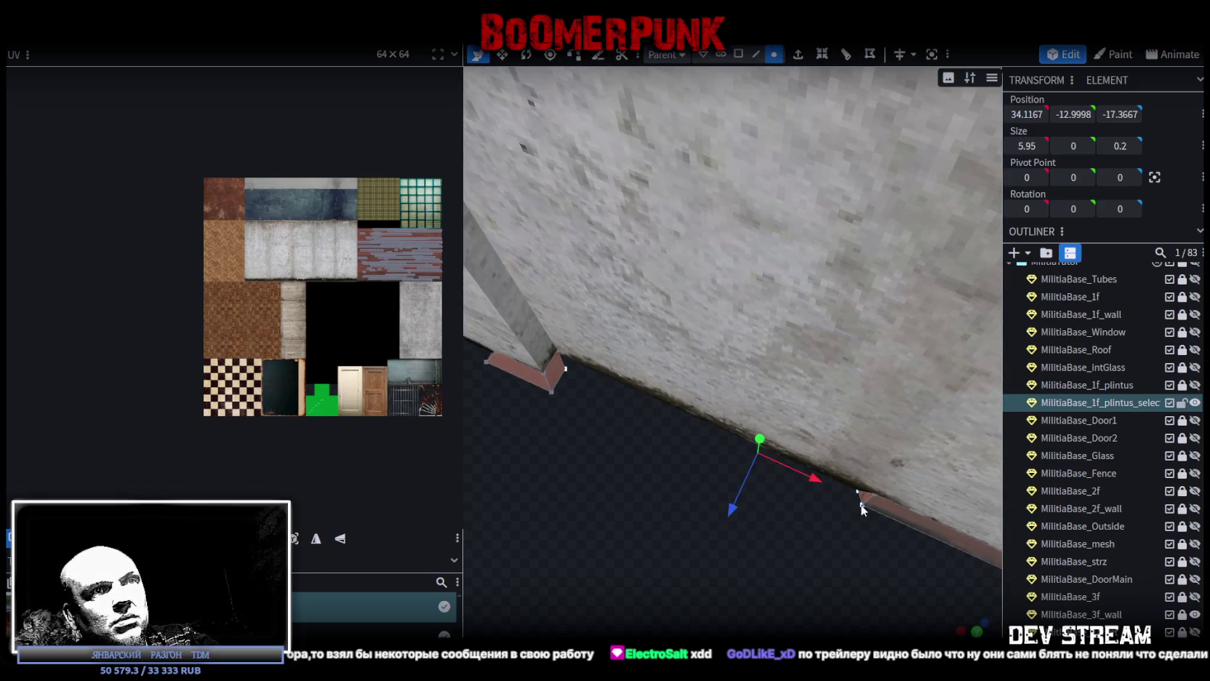
{"action": "right_click", "coordinate": [860, 503]}
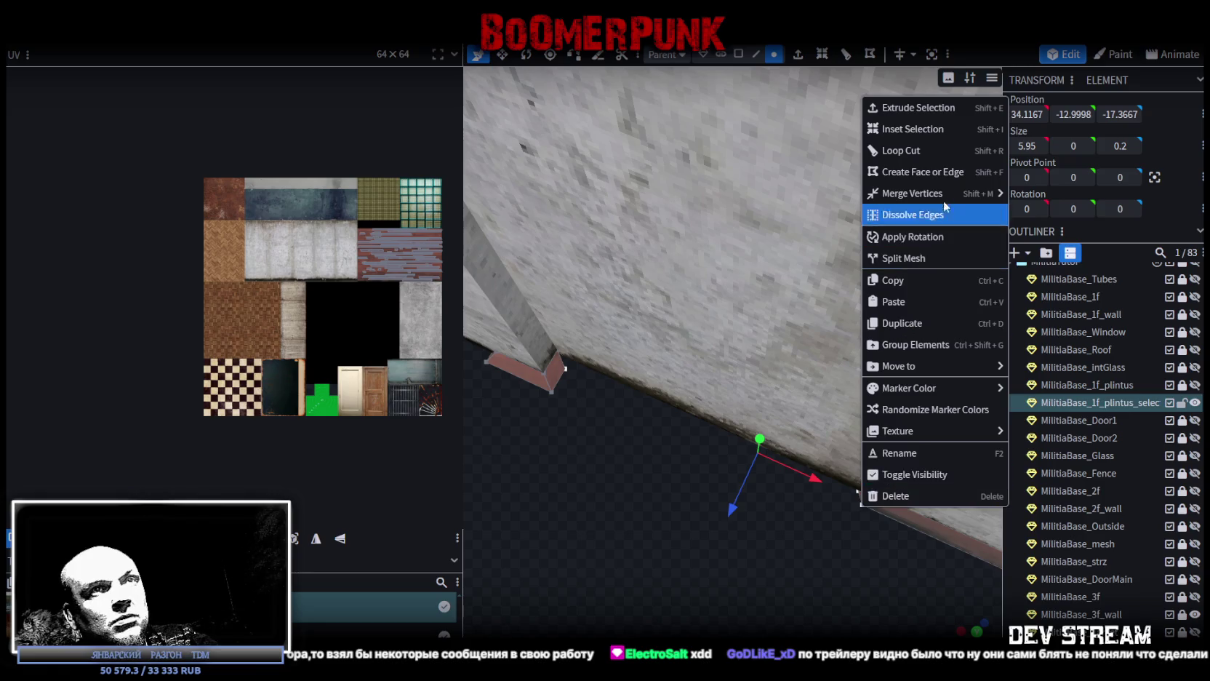
{"action": "mouse_move", "coordinate": [946, 193]}
{"action": "left_click", "coordinate": [1032, 195]}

============================================================

DIRECTIONS ::
Repeat the listing in full and exactly. Do not include any images.

REPLY ::
{"action": "right_click", "coordinate": [860, 503]}
{"action": "mouse_move", "coordinate": [946, 193]}
{"action": "left_click", "coordinate": [1032, 195]}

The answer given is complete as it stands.